Partly, Ryder might have denied his wife at first because he did not want to go 

back to the life that he used to live which might be viewed as low class. He might have 

felt that he has grown into becoming someone who is of greater value than he used to be, 

and might feel he is too good to be living with the wife of his youth, whom he does not 

see as precious anymore. Unfortunately, the wife of his youth thinks that her husband 

is a man of greater integrity. In her mind, “Sam ain’ dat kin’ er man” a man who was 

good to his wife even though “he wuzn’ much good ter nobody e’se, fer he wuz one er 

de triflin’es’ han’s on de plantation” (7). Clearly the woman has a different idea of who 

and what Sam is. Ryder has become a person who lives to please other people, mostly his 

Blue Vein community. But, what moral role should Ryder play in his wife’s life now as 

Mr. Ryder?

The wife of his youth spent twenty-five years believing that “he’s be’n huntin’ fer 

me all dese years,‘less’n he’s be’n sick er sump’n, so he couldn’ work, er out’n his head, 

so he couldn’ ‘member his promise”(5).
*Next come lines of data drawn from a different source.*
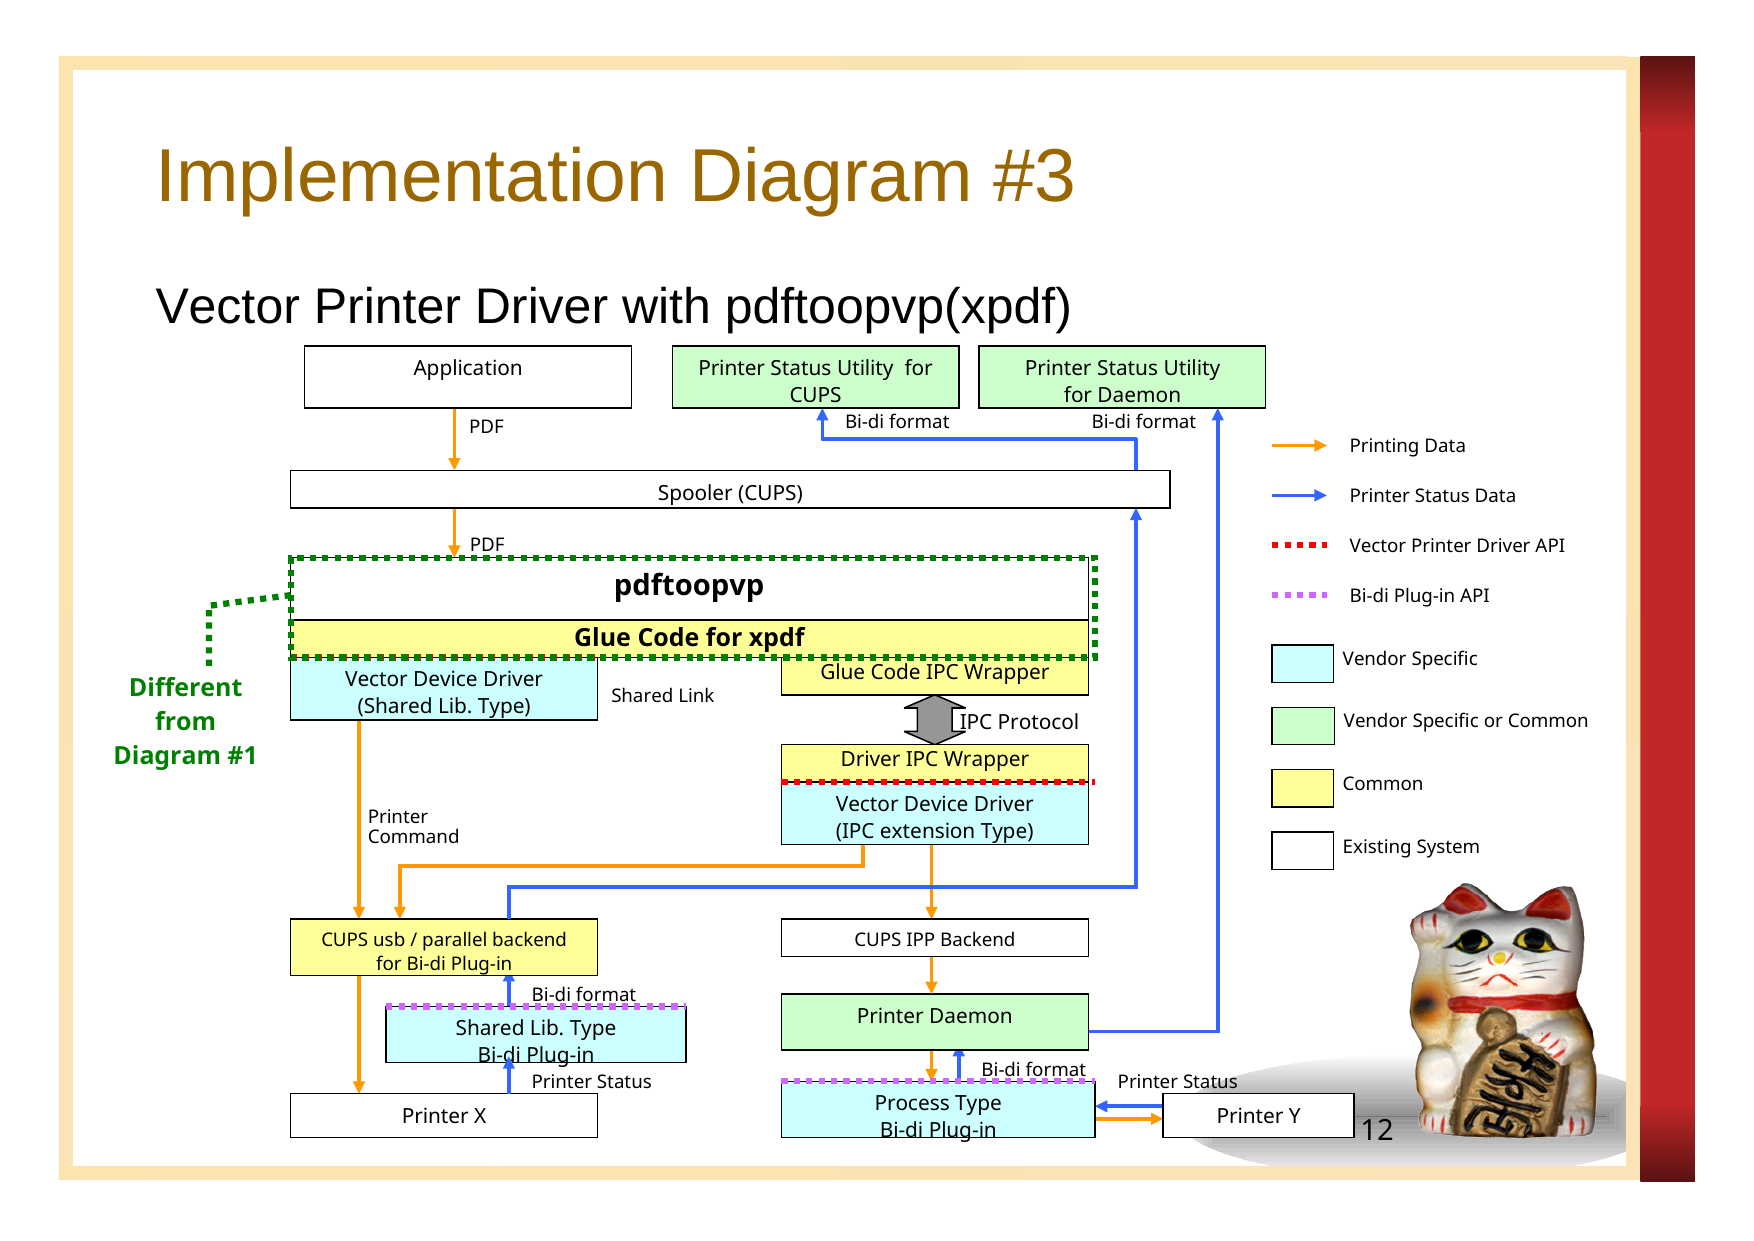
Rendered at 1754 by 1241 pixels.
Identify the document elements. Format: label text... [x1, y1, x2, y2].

text_box Printer Y [1163, 1093, 1355, 1138]
text_box Shared Lib. Type Bi-di Plug-in [567, 1057, 687, 1063]
text_box [1272, 769, 1334, 807]
text_box PDF [460, 413, 624, 453]
text_box Process Type Bi-di Plug-in [781, 1081, 1096, 1138]
text_box Vector Printer Driver API [1340, 532, 1619, 571]
text_box Printer X [290, 1093, 598, 1138]
text_box Shared Lib. Type Bi-di Plug-in [386, 1057, 505, 1063]
title Implementation Diagram #3 [140, 104, 1614, 247]
text_box Different from Diagram #1 [86, 669, 291, 770]
text_box PDF [460, 531, 625, 570]
text_box Existing System [1333, 833, 1600, 871]
text_box [1272, 644, 1334, 683]
list Vector Printer Driver with pdftoopvp(xpdf) [140, 270, 1614, 1057]
text_box Printer Status Data [1340, 482, 1619, 521]
text_box Printer Status [1108, 1068, 1334, 1094]
text_box Printing Data [1340, 432, 1619, 471]
text_box Printer Status [522, 1068, 748, 1094]
text_box Bi-di format [972, 1057, 1198, 1082]
text_box Vendor Specific [1333, 645, 1518, 683]
text_box [1272, 707, 1334, 745]
text_box Bi-di Plug-in API [1340, 582, 1619, 621]
text_box Vendor Specific or Common [1334, 707, 1627, 746]
text_box CUPS IPP Backend [781, 919, 1089, 957]
text_box [1272, 831, 1334, 870]
picture [1404, 1057, 1601, 1141]
text_box Common [1333, 770, 1457, 809]
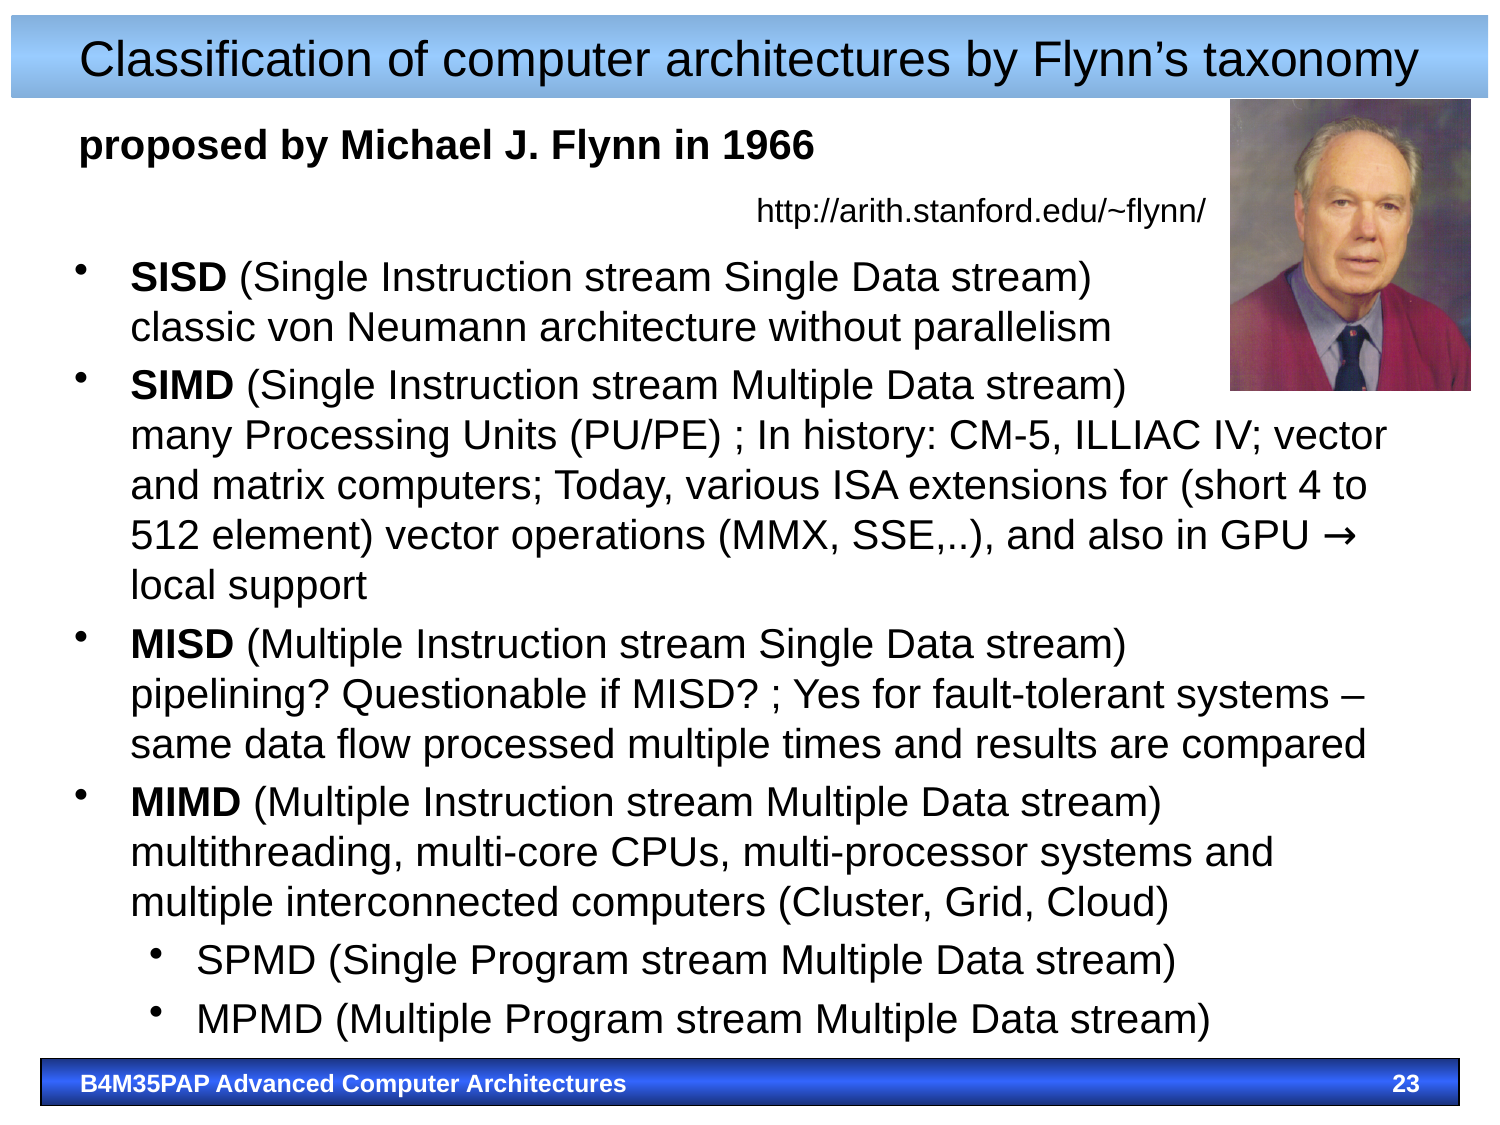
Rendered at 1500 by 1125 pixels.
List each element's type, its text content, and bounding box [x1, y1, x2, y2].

picture [1230, 99, 1471, 391]
title Classification of computer architectures by Flynn’s taxonomy [11, 15, 1489, 98]
text_box http://arith.stanford.edu/~flynn/ [706, 181, 1222, 237]
text_box proposed by Michael J. Flynn in 1966 [7, 114, 846, 223]
text_box SISD (Single Instruction stream Single Data stream) classic von Neumann architecture without parallelism SIMD (Single Instruction stream Multiple Data stream) many Processing Units (PU/PE) ; In history: CM-5, ILLIAC IV; vector and matrix computers; Today, various ISA extensions for (short 4 to 512 element) vector operations (MMX, SSE,..), and also in GPU → local support MISD (Multiple Instruction stream Single Data stream) pipelining? Questionable if MISD? ; Yes for fault-tolerant systems – same data flow processed multiple times and results are compared MIMD (Multiple Instruction stream Multiple Data stream) multithreading, multi-core CPUs, multi-processor systems and multiple interconnected computers (Cluster, Grid, Cloud) SPMD (Single Program stream Multiple Data stream) MPMD (Multiple Program stream Multiple Data stream) [59, 242, 1430, 1049]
This woman from his past deserved to be told 

the truth about the man she thought was looking for her all these years, but wasn’t. So, 

was Ryder’s decision to deny his wife at first, then accept her after the approval of his 

community a moral one or not? To answer this question, morality needs to be defined and 

analysed first in order to determine whether this decision was moral or not. 

The morality of a person is defined by examining a person’s character. In order 

to determine whether or not a person is moral there should be a question of whether the 

purpose in virtuous or not. In philosophy, the theory of virtue ethics states, a person “can 

experience fear, confidence, desire, anger, pity, and generally any kind of pleasure and 

pain.... But to experience all this at the right time, and toward the right objects, toward 

the right people, for the right reason, and in the right manner... is the mark of virtue” 
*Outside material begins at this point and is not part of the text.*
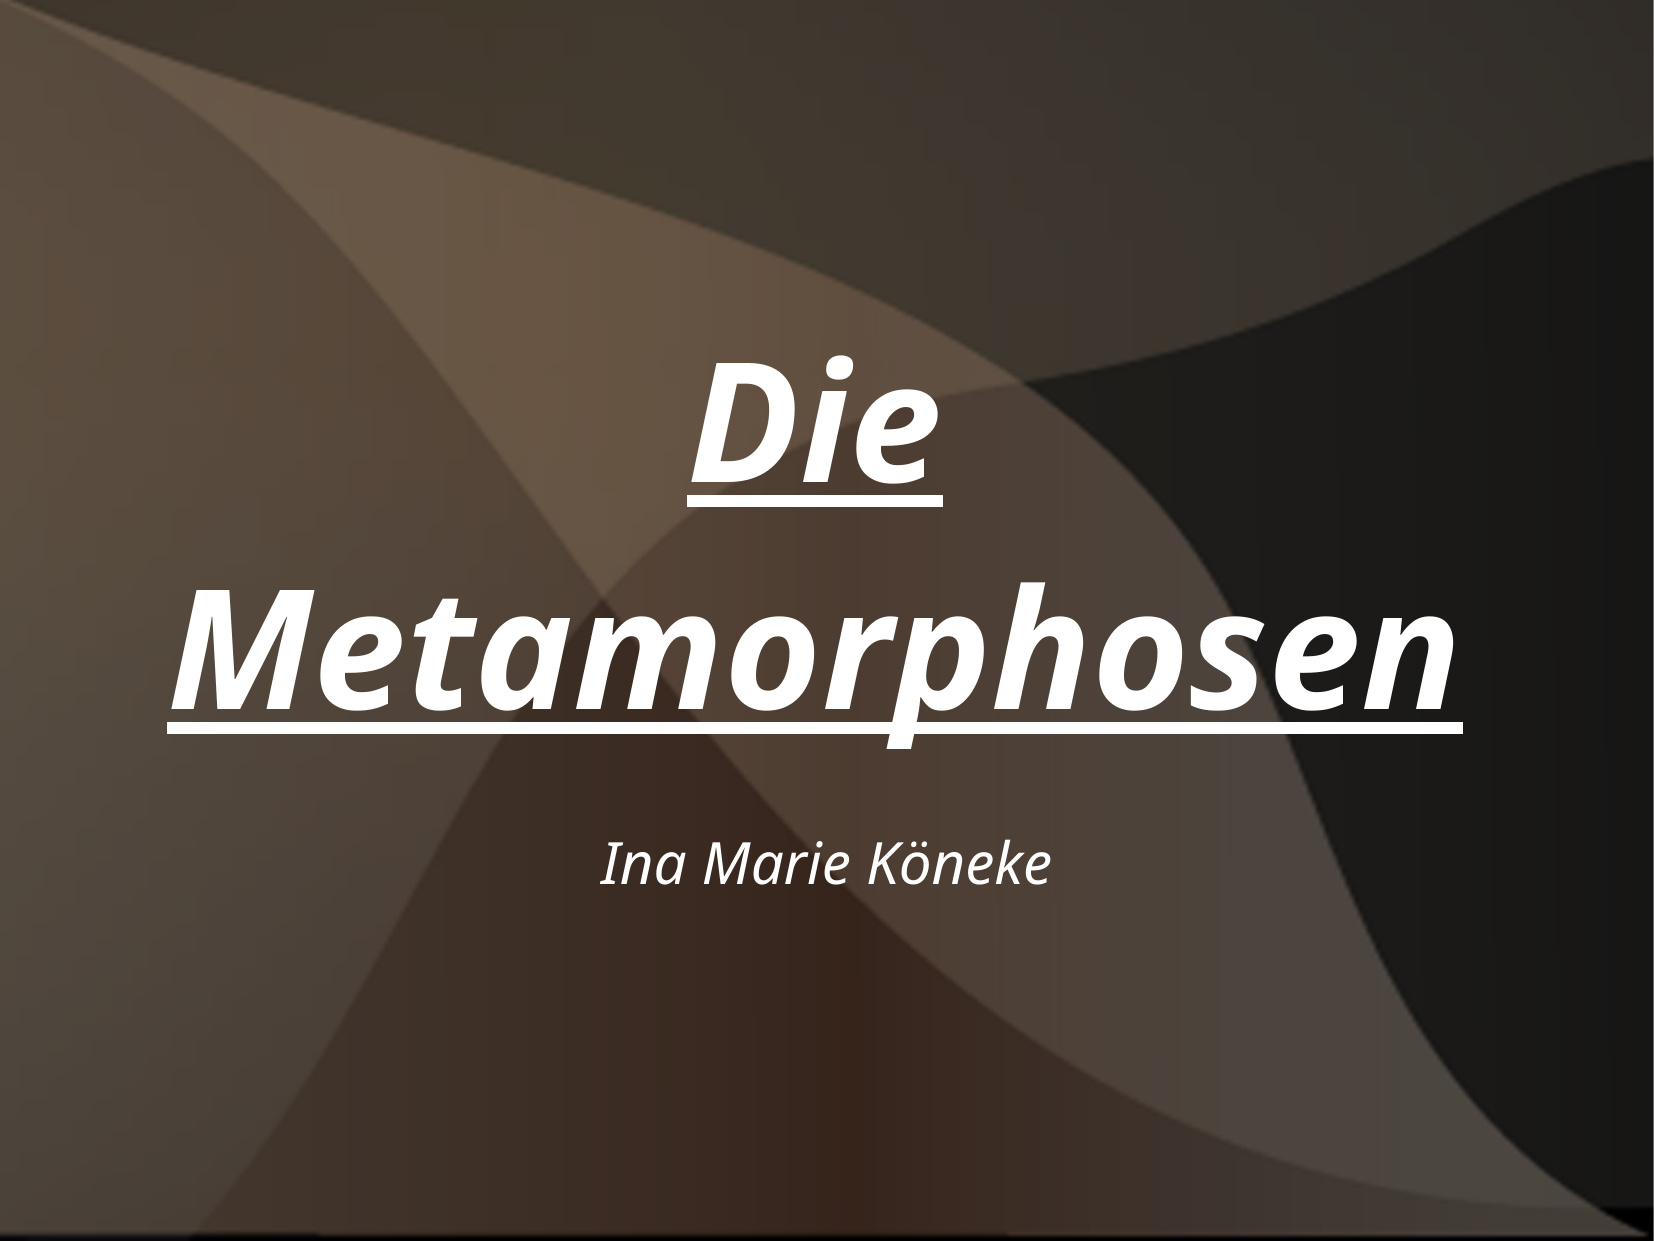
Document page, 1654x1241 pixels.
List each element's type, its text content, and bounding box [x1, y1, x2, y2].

(Pojman, 173). And, since a virtuous person is one that performs moral actions based 

on his moral character, making the right decisions at the right time, for the right reasons 

means that the person is being moral. 

Therefore, Ryder could not make a decision solely on his own but, instead, sought 

to find answers from his community. Ryder was unable to take up his own character and 

practice morality by accepting his wife the moment the woman came to his doorstep 

looking for him. 

In conclusion, Ryder did make a bad decision by thinking about denying his wife. 

This is the point where one can question if Ryder is moral or not. But, a person cannot be 

judged on the thoughts that he has as long as the act of being immoral is not performed. 

Maybe his seeking advice from the community was a way for him to make certain that 

he is doing the right thing, even though it would have been more pleasing if he had the 

ability to make that moral decision on his own. It seems, the reason that Ryder decided to 

take his wife back in, is guilt. Ryder felt some kind of remorse for the woman who had 

spent twenty- five years of her life waiting for a man who clearly went on with his, and 

forgot about the wife of his youth.

So, this does not make Ryder a bad person because, “Having sinned, “good” people 

feel intense remorse, and regret a grinding force of shame, and denouncement of self” 

(Greenberg, Koole & Pyszczynski, 156). Because Ryder felt some remorse and guilt for 

denying his wife, this did lead him to making a moral decision. 


Works Cited:

Greenberg, Jeff, Sander Leon Koole, and Thomas A. Pyszczynski. Handbook of

Experimental Existential Psychology. New York: Guilford, 2004. Print.

Pojman, Louis P. How Should We Live: An Introduction to Ethics. Australia:

Thomson/Wadsworth, 2005. Print.

Smedley, Audrey. ""Race" and the Construction of Human Identity." Online Library.

Wiley Online Library, 1999-2013. Web. 21 Feb. 2013.